TASKS TO PERFORM ::
1 - In the Ruby excerpt below about min and max, what method defines the default comparison that the first form of these methods uses?
2 - Continue the Ruby excerpt below about min and max, starting right after its last line.

SOURCE EXTRACT ::
=== Begin Enclosure ===

The min and max methods may be used to find the minimum and maximum values in an array. There are two forms of each of these; the first form uses the "default" comparison, whatever that may be in the current situation (as defined by the <=> method). The second form uses a block to do a customized comparison.

    a = %w[Elrond Galadriel Aragorn Saruman Legolas]
    b = a.min                                 # "Aragorn"
    c = a.max                                 # "Saruman"
    d = a.min {|x,y| x.reverse <=> y.reverse} # "Elrond"
    e = a.max {|x,y| x.reverse <=> y.reverse} # "Legolas"

Suppose we wanted to find the index of the minimum or maximum element (assuming it is unique). We could use the index method for tasks such as this.

    # Continuing above example...
    i = a.index a.min     # 2
    j = a.index a.max     # 3

This same technique can be used in other similar situations. However, if the element is not unique, the first one in the array will naturally be the one found.

    class Array2 < Array
    
      def [](index)
        if index>0
          super(index-1)
        else
          raise IndexError
        end
      end
    
      def []=(index,obj)
        if index>0
          super(index-1,obj)

=== End Enclosure ===

DATASET EXCERPT ::
=== Begin Enclosure ===

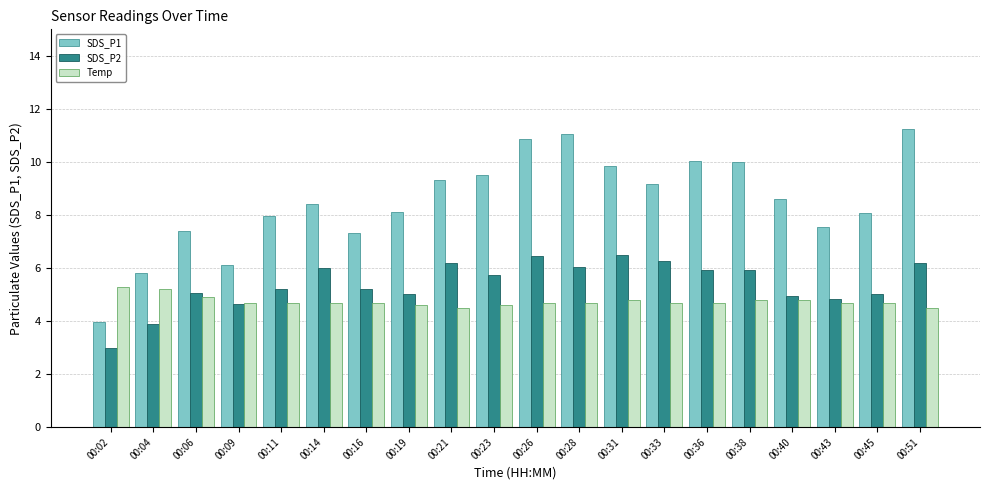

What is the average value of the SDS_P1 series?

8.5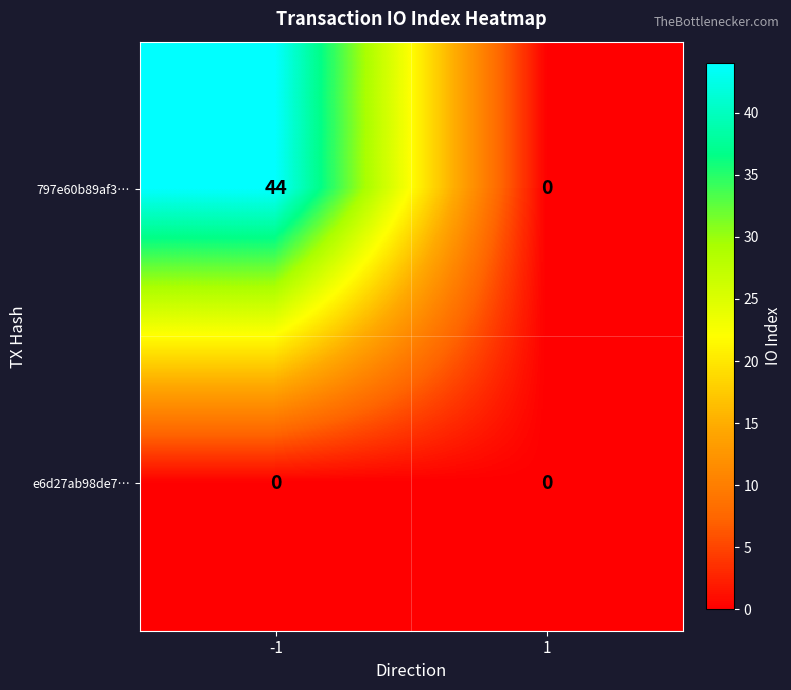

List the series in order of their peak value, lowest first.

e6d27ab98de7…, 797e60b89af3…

=== End Enclosure ===

RESPONSES PER TASK ::
1 - The <=> method.

2 -
        else
          raise IndexError
        end
      end
    
    end
    
    
    x = Array2.new
    
    x[1]=5
    x[2]=3
    x[0]=1  # Error
    x[-1]=1 # Error

Note that the negative indexing (from the end of an array) is disallowed here. And be aware that if this were a real-life solution, there would be other changes to make, such as the slice method and others. But this gives the general idea.

A similar approach can be used to implement multidimensional arrays (as we shall see in section 3.1.11, "Using Multidimensional Arrays").

It is also possible to implement something like a triangular matrix (Listing 3.3). This is like a special case of a two-dimensional array in which element x,y is always the same as element y,x (so that only one need be stored). This is sometimes useful, for example, in storing an undirected graph (as we shall see toward the end of this chapter).

Listing 3.3: Triangular Matrix

    class TriMatrix
    
      def initialize
        @store = []
      end
    
      def [](x,y)
        if x > y
          index = (x*x+x)/2 + y
          @store[index]
        else
          raise IndexError
        end
      end
    
      def []=(x,y,v)
        if x > y
          index = (x*x+x)/2 + y
          @store[index] = v
        else
          raise IndexError
        end
      end
    
    end
    
    
    t = TriMatrix.new
    
    t[3,2] = 1
    puts t[3,2]  # 1
    
    puts t[2,3]  # IndexError

Here we have chosen to implement the matrix so that the row number must be greater than or equal to the column number; we also could have coded it so that the same pair of indices simply mapped to the same element. These design decisions will depend on your use of the matrix.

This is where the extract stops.